- [TEXT EXTRACT]:
I have here a Verdin iMX8MP Q 8GB WB IT V1.1A. Not exactly the same module as yours, but it should be good enough to try to reproduce the issues.

It is connected to a Dahlia V1.1C and it is installed with the Reference Minimal Image from BSP 6.5.0-build.9.

I just reset the module 50 times and none of them got stuck.

Would you be able to share a way to reproduce the issue?

Also, do you have other modules to test? Is the issue reproducible on those other modules?

Have you tried reflashing the OS to the module? Does the issue persists even after reflashing?

Does the issue also happen with unmodified Reference Images from Toradex?
Which kind of modifications you did in your custom U-Boot?

Best regards,

Dahlia was 1.0B, but also confirmed on Verdin Development Board V1.1F. (I know there are newer Dahlia boards… we’ve mainly used the Development Board when not running on our custom carrier).

- [REQUIRED WORK]:
A. Repeat the part of the Verdin reset thread starting with "It is connected" and going on through "reproduce the issue?".
B. List every version number or version string that appears in the Verdin reset thread.
C. According to the Verdin reset thread, how many times was the module reset, and how many of those resets got stuck?
The records are separate material with no connection to the Verdin reset thread.

[Dataset rows]
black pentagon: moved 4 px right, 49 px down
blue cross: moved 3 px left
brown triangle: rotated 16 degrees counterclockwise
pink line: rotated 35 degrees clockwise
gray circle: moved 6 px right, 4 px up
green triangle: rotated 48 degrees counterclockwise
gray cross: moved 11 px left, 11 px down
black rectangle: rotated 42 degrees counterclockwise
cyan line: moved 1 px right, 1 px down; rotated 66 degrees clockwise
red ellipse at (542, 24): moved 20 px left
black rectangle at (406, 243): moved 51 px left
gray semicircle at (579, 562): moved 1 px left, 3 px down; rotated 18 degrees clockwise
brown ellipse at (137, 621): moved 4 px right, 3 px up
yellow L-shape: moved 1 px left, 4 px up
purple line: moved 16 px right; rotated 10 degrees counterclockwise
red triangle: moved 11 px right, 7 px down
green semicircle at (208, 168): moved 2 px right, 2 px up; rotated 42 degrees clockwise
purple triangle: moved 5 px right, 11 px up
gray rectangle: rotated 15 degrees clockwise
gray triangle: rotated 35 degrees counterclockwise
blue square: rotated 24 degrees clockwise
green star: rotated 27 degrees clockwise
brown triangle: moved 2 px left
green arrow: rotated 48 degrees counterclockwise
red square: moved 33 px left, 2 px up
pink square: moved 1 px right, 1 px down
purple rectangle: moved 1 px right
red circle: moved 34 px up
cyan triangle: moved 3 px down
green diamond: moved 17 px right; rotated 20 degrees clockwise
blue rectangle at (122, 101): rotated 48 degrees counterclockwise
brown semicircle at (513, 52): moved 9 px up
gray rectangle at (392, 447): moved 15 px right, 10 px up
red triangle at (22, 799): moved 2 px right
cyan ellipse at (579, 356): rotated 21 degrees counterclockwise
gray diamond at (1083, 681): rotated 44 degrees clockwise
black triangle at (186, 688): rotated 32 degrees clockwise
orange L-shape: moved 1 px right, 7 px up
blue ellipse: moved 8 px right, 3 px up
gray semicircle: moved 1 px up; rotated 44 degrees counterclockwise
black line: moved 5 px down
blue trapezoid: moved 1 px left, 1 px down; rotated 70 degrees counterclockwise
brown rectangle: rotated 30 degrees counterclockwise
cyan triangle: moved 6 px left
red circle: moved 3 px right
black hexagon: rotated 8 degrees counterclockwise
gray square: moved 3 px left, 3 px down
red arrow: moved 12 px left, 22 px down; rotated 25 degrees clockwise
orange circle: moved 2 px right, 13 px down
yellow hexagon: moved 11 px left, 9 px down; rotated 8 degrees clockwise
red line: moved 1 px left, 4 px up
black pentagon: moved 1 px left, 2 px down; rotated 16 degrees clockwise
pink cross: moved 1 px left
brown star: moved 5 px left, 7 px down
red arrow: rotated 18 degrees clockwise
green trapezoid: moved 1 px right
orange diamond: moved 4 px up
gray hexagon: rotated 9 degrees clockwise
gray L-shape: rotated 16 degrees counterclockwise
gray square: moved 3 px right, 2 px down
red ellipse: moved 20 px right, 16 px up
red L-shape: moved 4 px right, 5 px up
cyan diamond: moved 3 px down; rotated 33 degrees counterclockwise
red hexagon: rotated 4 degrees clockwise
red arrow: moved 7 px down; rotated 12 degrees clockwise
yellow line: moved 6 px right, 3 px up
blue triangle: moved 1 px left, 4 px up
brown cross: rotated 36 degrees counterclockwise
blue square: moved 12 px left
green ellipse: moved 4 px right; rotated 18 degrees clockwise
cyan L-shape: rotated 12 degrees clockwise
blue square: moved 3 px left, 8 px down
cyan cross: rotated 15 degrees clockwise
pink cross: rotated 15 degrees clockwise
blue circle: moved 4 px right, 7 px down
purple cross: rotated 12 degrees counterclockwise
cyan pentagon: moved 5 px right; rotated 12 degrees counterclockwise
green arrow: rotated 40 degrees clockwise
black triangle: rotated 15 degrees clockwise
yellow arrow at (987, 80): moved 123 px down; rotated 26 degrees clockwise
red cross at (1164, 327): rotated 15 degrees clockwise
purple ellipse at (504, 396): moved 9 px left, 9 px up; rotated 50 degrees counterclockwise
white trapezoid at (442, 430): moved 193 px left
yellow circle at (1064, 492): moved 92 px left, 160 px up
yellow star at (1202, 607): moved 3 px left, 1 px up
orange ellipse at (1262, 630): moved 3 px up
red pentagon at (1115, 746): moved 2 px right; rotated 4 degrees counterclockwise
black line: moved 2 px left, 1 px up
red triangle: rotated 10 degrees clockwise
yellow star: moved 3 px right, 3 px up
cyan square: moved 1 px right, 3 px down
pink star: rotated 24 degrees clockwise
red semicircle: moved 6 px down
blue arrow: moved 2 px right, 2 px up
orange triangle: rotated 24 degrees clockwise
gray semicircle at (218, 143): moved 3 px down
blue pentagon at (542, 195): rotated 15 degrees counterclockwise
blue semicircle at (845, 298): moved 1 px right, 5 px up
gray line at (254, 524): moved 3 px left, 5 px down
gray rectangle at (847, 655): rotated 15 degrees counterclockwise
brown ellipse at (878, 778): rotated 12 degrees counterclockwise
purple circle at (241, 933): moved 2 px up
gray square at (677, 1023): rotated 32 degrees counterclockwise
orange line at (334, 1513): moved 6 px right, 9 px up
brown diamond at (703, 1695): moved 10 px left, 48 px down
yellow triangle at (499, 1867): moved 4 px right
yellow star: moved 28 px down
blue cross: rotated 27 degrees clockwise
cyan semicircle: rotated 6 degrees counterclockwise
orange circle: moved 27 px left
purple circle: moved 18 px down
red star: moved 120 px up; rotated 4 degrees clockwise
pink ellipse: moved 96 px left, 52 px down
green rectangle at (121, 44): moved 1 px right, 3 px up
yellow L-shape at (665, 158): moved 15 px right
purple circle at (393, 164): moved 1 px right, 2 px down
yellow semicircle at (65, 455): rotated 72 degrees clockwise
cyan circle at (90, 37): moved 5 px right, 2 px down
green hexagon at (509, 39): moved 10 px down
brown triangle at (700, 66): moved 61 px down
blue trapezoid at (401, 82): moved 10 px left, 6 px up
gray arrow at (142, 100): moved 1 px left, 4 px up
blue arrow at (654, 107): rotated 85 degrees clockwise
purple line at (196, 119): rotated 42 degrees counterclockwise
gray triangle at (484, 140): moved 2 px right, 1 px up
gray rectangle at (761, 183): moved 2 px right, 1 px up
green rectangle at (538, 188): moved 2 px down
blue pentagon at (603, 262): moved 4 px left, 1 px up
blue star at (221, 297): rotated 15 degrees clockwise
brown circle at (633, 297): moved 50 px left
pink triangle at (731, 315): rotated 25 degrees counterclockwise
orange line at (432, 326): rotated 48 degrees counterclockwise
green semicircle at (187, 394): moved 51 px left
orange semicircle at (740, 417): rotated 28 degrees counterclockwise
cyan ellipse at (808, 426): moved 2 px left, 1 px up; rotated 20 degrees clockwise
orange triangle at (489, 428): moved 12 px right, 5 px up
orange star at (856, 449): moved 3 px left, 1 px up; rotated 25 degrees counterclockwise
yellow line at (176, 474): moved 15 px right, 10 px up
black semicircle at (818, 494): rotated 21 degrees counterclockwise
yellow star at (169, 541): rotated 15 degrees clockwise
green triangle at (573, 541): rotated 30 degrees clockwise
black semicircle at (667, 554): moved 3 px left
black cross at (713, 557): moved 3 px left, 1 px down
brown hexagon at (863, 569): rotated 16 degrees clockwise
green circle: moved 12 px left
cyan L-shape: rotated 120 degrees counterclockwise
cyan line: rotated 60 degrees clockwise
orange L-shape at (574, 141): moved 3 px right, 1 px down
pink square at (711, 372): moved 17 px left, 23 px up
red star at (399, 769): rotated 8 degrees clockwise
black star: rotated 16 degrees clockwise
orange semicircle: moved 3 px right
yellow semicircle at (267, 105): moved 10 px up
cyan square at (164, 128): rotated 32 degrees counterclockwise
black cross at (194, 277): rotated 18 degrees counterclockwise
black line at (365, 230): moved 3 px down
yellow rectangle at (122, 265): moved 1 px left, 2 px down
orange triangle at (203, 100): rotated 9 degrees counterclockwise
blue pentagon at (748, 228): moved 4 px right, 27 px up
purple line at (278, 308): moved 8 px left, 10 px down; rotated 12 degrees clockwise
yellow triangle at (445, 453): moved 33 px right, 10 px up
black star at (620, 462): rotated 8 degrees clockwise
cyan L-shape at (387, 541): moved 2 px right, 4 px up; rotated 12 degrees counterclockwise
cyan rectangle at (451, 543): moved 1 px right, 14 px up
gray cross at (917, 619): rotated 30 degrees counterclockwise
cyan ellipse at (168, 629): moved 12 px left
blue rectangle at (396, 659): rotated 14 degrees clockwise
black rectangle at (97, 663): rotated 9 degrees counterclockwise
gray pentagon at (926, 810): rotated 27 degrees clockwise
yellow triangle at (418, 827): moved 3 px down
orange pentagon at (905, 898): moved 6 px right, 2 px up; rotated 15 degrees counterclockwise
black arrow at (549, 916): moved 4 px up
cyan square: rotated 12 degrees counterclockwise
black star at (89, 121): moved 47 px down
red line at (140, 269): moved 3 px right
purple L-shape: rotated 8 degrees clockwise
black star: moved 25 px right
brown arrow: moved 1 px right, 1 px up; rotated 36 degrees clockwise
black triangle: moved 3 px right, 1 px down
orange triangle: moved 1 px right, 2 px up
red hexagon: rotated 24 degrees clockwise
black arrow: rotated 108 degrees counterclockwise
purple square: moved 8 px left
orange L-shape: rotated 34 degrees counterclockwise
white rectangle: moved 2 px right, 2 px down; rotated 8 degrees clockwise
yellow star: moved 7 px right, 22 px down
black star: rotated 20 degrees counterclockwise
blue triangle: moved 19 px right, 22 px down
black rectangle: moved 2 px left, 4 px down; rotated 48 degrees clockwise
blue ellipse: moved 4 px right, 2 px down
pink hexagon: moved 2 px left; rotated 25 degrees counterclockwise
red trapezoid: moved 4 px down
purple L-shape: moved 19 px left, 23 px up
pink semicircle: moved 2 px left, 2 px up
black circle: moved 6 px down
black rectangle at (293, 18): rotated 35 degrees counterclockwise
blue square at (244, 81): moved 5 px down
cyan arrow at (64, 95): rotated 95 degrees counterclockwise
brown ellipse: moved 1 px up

- [COMPLETE ANSWERS]:
A.
It is connected to a Dahlia V1.1C and it is installed with the Reference Minimal Image from BSP 6.5.0-build.9.

I just reset the module 50 times and none of them got stuck.

Would you be able to share a way to reproduce the issue?

B.
V1.1A
V1.1C
6.5.0-build.9
1.0B
V1.1F

C. The module was reset 50 times, and none of the resets got stuck.